A Chicago man, who spent 10 years in jail on drug charges, has been set free after an investigation proved that police officers and a state’s attorney investigator lied under oath to get him convicted.
Jermaine Walker was released from prison in late March after his lawyer found proof that there was a surveillance camera in the alley during his 2006 altercation with three Chicago police officers, a fact that contradicts testimonies from the officers and state’s attorney investigator.
According to court records, Eric Reyes and Sebastian Flatley, two of the Chicago police officers, who apprehended Walker, testified that there was no security camera in the alley, where the arrest took place. Their testimony was supported by a Cook County State’s Attorney’s office investigator Thomas Finnelly, who took photos of the scene and told the court that he visited the alley twice and never saw a security camera on the Lawrence Houses.
On June 2, 2006, a jury found Walker guilty. He was sentenced to 10 to 22 years in prison for dealing drugs within 1,000 feet of a school.
However, attorney Ingrid Gill and the Cook County Public Defender’s Office proved beyond all reasonable doubt that the camera Walker claimed was in the alley did in fact exist.
Walker’s sentence was vacated on March 25 by Judge Catherine Haberkorn, who rendered an apology to him before setting him free.
“A severe injustice was done here. I am so sorry that this has happened to you,” Haberkorn said adding that she was deeply disturbed by the apparent lies told by Reyes, Flatley, and Finnelly at trial.
Sadly, a Chicago Police Department spokesman confirmed that Reyes, Flatley, and White, the officers, who caused this severe miscarriage of justice, are still in the force with the department.
Walker’s attorney, Mark Roth called the case “a classic example of what is wrong with the criminal justice system.”

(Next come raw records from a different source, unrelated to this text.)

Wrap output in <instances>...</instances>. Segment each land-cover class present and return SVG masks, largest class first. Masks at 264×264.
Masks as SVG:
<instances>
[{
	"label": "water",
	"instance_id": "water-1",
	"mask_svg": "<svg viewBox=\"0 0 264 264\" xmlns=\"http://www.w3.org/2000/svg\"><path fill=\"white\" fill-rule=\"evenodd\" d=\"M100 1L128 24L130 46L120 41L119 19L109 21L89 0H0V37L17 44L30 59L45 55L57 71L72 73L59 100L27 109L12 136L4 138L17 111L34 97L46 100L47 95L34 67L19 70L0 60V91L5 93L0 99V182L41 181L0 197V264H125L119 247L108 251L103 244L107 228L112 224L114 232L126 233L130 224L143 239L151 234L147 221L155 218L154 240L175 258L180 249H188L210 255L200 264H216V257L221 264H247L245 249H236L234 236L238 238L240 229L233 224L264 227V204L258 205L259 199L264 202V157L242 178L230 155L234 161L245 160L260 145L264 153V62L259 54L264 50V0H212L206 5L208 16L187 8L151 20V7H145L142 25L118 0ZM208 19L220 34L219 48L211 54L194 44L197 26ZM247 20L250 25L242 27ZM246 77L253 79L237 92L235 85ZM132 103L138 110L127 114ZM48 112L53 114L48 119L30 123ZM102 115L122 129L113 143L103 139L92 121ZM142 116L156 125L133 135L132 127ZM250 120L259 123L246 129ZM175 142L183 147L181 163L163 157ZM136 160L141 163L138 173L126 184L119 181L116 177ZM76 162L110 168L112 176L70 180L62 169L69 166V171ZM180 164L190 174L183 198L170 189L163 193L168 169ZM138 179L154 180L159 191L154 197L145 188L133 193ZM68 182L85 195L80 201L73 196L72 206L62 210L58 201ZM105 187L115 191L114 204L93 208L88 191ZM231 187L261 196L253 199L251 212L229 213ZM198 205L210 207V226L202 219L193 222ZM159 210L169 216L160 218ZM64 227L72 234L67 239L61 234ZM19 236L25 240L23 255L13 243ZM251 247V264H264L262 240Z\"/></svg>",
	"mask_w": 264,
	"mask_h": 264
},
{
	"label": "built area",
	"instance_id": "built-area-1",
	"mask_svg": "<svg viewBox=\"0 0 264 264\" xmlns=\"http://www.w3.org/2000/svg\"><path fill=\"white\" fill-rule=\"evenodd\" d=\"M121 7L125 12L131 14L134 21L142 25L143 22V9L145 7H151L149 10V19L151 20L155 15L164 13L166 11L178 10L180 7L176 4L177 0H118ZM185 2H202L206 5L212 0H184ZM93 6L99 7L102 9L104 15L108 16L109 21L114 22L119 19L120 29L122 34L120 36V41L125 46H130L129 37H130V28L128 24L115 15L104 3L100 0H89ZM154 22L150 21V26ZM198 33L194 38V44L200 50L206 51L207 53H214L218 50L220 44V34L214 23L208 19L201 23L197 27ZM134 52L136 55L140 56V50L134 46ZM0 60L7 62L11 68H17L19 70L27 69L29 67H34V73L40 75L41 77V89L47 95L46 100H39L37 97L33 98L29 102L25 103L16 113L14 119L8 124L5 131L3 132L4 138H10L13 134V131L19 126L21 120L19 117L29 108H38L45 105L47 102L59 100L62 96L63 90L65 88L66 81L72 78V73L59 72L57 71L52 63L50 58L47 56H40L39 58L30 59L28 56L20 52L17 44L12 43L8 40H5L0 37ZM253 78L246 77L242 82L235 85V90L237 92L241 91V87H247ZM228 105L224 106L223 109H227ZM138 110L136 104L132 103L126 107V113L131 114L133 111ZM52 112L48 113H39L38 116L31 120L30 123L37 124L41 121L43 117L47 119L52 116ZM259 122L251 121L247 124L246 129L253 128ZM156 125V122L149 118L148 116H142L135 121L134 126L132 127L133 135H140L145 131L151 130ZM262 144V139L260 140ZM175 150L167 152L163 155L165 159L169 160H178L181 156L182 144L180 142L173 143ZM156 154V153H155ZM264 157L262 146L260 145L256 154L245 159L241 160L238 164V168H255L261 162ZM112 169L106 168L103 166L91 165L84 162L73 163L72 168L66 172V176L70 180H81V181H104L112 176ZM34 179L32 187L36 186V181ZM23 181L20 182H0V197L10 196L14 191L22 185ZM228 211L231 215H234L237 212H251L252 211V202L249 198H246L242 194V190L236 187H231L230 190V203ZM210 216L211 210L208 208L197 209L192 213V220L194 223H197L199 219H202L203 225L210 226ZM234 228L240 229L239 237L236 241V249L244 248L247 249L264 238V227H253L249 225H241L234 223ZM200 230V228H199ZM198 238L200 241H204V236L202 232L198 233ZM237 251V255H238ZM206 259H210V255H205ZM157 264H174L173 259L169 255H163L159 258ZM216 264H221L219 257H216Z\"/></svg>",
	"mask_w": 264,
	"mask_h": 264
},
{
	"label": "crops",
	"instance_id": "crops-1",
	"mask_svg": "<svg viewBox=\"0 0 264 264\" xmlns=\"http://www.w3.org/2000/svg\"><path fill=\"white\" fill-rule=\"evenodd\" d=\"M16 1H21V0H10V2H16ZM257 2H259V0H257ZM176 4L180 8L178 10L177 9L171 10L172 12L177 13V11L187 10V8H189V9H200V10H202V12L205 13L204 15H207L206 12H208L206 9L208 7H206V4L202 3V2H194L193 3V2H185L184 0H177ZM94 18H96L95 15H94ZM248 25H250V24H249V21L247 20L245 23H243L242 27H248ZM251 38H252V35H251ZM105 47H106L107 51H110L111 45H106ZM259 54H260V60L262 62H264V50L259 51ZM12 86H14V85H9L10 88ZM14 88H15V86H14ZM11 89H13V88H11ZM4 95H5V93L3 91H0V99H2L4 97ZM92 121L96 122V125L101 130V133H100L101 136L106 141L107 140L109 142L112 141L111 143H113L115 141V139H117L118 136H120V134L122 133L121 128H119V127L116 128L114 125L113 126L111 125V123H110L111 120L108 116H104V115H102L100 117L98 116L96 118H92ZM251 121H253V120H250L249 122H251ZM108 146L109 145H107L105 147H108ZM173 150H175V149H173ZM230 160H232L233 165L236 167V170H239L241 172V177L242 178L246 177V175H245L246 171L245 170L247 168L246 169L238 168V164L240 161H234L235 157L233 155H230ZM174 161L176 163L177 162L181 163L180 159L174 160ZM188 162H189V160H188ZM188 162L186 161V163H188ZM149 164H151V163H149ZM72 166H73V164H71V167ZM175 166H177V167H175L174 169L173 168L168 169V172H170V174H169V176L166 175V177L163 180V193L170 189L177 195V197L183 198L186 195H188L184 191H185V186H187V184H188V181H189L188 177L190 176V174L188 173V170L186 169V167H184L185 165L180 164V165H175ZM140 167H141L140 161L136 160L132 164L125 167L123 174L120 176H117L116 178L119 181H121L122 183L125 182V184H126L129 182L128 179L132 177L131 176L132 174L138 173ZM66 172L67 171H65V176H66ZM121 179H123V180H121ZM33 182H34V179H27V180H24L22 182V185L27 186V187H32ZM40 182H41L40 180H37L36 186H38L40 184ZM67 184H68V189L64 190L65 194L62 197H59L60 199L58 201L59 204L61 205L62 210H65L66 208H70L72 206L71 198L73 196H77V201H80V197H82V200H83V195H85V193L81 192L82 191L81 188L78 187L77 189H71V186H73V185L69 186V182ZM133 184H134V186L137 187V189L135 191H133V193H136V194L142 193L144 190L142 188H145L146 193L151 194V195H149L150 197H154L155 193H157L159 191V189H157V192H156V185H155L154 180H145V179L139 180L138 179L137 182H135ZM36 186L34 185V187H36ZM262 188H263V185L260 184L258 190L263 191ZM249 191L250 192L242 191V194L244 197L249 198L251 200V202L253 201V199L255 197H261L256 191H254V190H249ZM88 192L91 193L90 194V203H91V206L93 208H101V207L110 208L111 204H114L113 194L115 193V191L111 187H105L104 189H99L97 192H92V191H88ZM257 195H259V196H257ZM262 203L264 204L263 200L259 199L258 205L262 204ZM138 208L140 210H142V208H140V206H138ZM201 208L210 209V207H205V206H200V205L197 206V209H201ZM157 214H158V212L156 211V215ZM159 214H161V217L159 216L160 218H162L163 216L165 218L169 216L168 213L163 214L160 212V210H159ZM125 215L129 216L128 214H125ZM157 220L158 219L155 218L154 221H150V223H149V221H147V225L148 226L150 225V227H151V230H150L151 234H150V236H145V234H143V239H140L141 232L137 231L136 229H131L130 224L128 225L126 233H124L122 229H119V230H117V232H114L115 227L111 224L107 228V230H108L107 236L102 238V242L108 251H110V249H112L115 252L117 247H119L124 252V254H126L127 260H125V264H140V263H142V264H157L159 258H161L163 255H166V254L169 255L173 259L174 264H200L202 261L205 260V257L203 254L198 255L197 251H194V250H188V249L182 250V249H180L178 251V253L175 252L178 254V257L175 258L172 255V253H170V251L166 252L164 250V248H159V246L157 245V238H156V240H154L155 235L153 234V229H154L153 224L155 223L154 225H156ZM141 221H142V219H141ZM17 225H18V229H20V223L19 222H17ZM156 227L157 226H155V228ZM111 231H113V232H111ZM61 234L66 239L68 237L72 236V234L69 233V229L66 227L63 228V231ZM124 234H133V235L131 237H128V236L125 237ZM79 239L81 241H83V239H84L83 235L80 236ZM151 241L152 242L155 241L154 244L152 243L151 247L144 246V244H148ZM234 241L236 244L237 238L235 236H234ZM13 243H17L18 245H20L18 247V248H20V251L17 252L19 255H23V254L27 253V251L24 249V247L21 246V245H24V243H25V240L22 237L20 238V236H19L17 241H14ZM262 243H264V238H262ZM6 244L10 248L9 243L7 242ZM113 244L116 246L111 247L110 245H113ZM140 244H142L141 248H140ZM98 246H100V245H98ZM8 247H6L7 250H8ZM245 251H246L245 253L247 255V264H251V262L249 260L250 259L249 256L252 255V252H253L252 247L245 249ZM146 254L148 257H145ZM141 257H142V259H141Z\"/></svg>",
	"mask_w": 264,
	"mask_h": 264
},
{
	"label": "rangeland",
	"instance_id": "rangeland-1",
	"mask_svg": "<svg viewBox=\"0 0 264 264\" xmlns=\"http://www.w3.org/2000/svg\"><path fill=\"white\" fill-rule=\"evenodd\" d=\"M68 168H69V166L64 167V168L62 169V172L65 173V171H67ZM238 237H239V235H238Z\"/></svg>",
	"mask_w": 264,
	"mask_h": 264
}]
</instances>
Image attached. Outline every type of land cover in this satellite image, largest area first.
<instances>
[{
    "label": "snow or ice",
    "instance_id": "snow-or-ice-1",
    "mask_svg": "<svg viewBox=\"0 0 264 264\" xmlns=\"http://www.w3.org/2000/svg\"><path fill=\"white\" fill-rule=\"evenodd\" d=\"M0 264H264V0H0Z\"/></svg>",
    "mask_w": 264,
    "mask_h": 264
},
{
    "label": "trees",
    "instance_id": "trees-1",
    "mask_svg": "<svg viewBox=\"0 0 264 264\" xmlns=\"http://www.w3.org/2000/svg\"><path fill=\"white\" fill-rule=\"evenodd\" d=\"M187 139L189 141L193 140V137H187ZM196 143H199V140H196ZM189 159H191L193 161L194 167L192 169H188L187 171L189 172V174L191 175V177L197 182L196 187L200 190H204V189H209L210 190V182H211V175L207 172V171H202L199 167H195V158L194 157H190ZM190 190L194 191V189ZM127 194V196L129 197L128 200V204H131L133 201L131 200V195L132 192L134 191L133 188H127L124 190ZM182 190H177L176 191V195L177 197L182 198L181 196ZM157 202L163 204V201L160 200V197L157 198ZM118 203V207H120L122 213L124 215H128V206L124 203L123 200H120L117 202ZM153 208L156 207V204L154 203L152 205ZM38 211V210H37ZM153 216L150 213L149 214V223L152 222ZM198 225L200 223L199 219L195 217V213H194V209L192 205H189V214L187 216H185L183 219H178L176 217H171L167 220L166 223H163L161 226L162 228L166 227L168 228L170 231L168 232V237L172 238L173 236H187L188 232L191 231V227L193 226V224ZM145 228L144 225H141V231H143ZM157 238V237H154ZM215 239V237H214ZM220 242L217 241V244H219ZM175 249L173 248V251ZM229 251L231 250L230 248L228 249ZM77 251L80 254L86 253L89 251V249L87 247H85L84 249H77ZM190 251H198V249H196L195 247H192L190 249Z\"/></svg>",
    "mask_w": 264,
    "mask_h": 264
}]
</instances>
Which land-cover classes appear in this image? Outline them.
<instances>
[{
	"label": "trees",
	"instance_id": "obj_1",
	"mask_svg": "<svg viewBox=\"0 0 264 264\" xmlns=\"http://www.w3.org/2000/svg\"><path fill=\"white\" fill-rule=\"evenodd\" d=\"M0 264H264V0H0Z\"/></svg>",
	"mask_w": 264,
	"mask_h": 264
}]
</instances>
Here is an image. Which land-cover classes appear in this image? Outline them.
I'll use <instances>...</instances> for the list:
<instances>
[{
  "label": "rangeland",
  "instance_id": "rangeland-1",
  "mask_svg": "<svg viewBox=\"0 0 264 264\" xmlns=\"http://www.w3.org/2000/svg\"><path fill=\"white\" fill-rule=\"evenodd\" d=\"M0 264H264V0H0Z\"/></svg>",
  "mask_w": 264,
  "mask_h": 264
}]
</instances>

“He was in prison from age 29 to 39. At the time he was convicted, Mr. Walker was on a full scholarship to college. He had a promising future. He is extremely intelligent. He lost a career, getting married, having children — everything people do between those years in your 20s and 30s. Now, he can’t just pick up where he left off,” Roth said.
According to his attorney, after losing a great chunk of his life and perhaps all, what he had, Walker might be given just to $170,000 for the time he spent in prison.
This is how cops and their cohorts at state’s attorney’s offices across America fill state and federal prisons with innocent black men.
These officers and the investigator should be charged and prosecuted to the fullest of the law.